THE PROBLEM: In exact form, please repeat the records from their opening line down to the line with "The ice base", including that line.

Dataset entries
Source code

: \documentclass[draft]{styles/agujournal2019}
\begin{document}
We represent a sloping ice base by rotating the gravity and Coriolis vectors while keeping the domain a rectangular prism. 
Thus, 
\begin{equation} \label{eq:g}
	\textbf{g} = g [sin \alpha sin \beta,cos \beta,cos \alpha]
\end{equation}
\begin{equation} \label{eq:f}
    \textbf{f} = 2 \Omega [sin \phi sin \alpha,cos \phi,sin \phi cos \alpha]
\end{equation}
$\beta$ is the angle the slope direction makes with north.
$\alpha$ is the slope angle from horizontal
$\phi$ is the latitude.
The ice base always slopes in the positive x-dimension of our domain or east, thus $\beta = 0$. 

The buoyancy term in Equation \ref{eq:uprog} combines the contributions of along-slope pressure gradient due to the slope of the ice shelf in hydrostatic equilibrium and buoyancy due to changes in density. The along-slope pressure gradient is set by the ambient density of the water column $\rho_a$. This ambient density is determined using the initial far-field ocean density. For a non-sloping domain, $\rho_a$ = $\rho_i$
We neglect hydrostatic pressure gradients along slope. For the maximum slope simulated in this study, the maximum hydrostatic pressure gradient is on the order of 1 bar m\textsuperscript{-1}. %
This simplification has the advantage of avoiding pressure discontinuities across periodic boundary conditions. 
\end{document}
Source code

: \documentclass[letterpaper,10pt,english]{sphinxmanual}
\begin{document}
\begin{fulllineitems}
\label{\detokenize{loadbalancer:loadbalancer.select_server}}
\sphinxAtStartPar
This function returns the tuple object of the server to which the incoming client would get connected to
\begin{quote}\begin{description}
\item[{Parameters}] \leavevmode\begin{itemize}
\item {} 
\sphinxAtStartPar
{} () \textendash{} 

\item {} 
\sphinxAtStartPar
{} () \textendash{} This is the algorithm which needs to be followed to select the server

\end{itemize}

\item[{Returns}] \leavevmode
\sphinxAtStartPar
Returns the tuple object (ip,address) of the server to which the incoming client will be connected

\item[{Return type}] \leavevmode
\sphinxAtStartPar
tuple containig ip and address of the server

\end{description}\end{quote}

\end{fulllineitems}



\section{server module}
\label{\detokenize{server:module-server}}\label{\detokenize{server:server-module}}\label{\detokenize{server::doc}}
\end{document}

RESULT:
Source code

: \documentclass[draft]{styles/agujournal2019}
\begin{document}
We represent a sloping ice base by rotating the gravity and Coriolis vectors while keeping the domain a rectangular prism. 
Thus, 
\begin{equation} \label{eq:g}
	\textbf{g} = g [sin \alpha sin \beta,cos \beta,cos \alpha]
\end{equation}
\begin{equation} \label{eq:f}
    \textbf{f} = 2 \Omega [sin \phi sin \alpha,cos \phi,sin \phi cos \alpha]
\end{equation}
$\beta$ is the angle the slope direction makes with north.
$\alpha$ is the slope angle from horizontal
$\phi$ is the latitude.
The ice base always slopes in the positive x-dimension of our domain or east, thus $\beta = 0$. 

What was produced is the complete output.